Текстовый фрагмент ::

# # #

Как ни был слаб Николай II, он все же не внял просьбе своего двоюродного брата и положил следующую краткую резолюцию: «Разделяю мнение военного агента».

Немного, конечно, находилось в царской России таких косных людей, как Борис, но все же в культурных слоях столицы судили о Франции в общем так, как судил я сам, высадившись впервые на Северном парижском вокзале. Аристократия болтала по-французски, как болтал я и сам когда-то, но языка не знала. Петербургская знать посещала по субботам Михайловский театр, где играла постоянная французская труппа, но до франко-русских отношений и их желательного развития никому не было дела. Париж в этом отношении шел впереди Петербурга.

Искусство во все времена являлось лучшим средством пропаганды, а русское искусство и русский гений буквально завоевали в мое время Францию без всякого содействия и вмешательства в это дело царского правительства.

Одним из самых близких мне домов была семья Мельхиора де Вогюэ, известного переводчика наших классиков и инициатора основания французской школы в Петербурге.

Основоположники русской современной музыки, эта непревзойденная пятерка — Бородин, Римский-Корсаков, Мусоргский, Лядов и Серов, явились истинными вдохновителями таких современных композиторов, как Дюкас, Морис Равель и Дебюсси.

Такой колосс, как Шаляпин, создал свое имя за границей тоже при мне в Париже. Я помню его дебют в «Борисе Годунове», постановкой которого открывался только что построенный театр Елисейских полей. Когда поднялся занавес, когда полились родные мелодии и грянул русский хор под трезвон московских колоколов, появилась могучая фигура Шаляпина. Он, как никто из певцов, мог отображать в мелодии ее текст. У меня забилось сердце от чувства бесконечной гордости за свою страну, за ее гений, за ее несравненный язык.

«Смотрите! Слушайте!» — хотелось крикнуть декольтированным, усыпанным брильянтами дамам и лощеным кавалерам во фраках, представлявшим весь Париж, съехавшийся на невиданный спектакль. Он в рекламе, впрочем, не нуждался. Театральный зал, забывший на минуту всякую светскую условность, как один человек кричал, аплодировал, не давая опуститься занавесу. [398]

С таким триумфом можно было впоследствии сравнить только появление в Париже нашего Красноармейского ансамбля песни и пляски затмившего все, что было показано на Международной выставке 1937 года.

# # #

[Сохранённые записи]
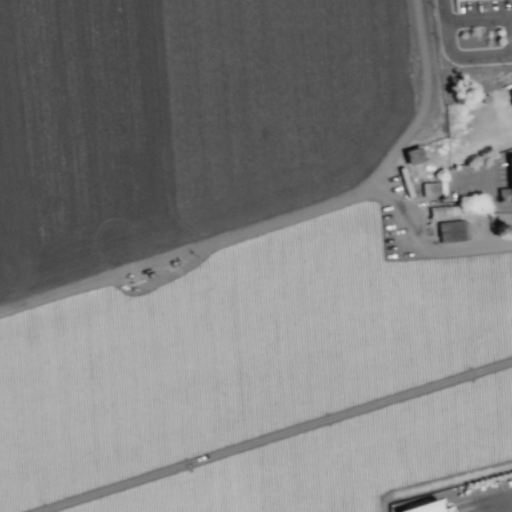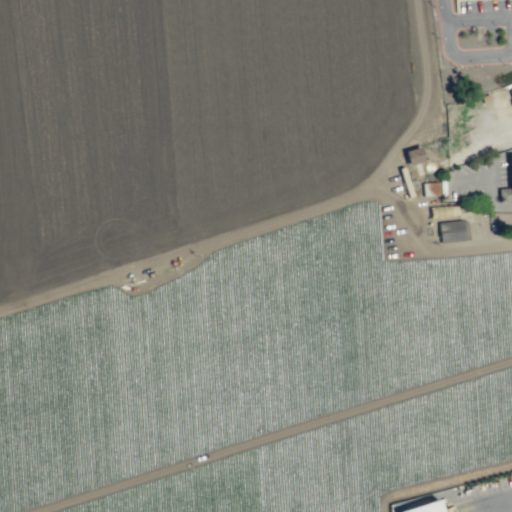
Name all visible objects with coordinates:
road: (495, 17)
road: (453, 56)
building: (510, 91)
building: (510, 92)
building: (412, 155)
building: (506, 183)
building: (506, 185)
building: (429, 188)
building: (451, 230)
crop: (234, 264)
building: (422, 507)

# # #

Задания ::
- a) Какой театр, согласно воспоминаниям о русском искусстве в Париже, петербургская знать посещала по субботам?
- b) Продолжите воспоминания о русском искусстве в Париже, начав сразу после последнего предложения.
Записи получены из другого источника.

Ответы по заданиям ::
- a) Михайловский театр.

- b)
Не меньшим успехом пользовался в предвоенном Париже и русский балет. Он был, однако, совершенно отличен от традиционного балета Мариинского театра. Для заграницы надо было создать нечто артистически целое: танцы, наглядно отображающие музыкальный замысел автора, танцы, пластическая экспрессия которых идет в унисон с музыкой. Пионером в этом новом жанре хореографического искусства выступил Дягилев. Сын кавалергардского офицера, поначалу только талантливый дилетант, он быстро достиг высокой эрудиции в области искусств и сумел составить свою труппу из таких первоклассных артистов, как Павлова, Карсавина и неподражаемый Нижинский. В России места для этого новатора не нашлось. Консервативный императорский балет не мог примириться с революцией в театральном искусстве. Использованная Дягилевым музыка Римского-Корсакова, Черепнина, Прокофьева, Стравинского требовала новых, полных смелой оригинальности постановок, декораций Бакста, Рериха, Бенуа и не только классических танцоров, но и высоко талантливых исполнителей.

Париж ахнул, Париж потерял голову: в России — темная реакция, а в Париже — ballets russes (русские балеты), представляющие для искусства дерзкий отрыв от прошлого и смелый прыжок к новому и неизвестному.

Чем-то далеким от всего земного запечатлелось в памяти французов и бессмертная Анна Павлова в исполнении «Смерти лебедя» Сен-Санса.

Совершенно обособленный характер носили «Концерты танцев» — эти песни без слов, как их называли французы,— нашей соотечественницы Наташи Трухановой. Они соревновались со спектаклями Дягилева в отношении исполнения танцев в новой концепции, но использовали исключительно современных французских композиторов.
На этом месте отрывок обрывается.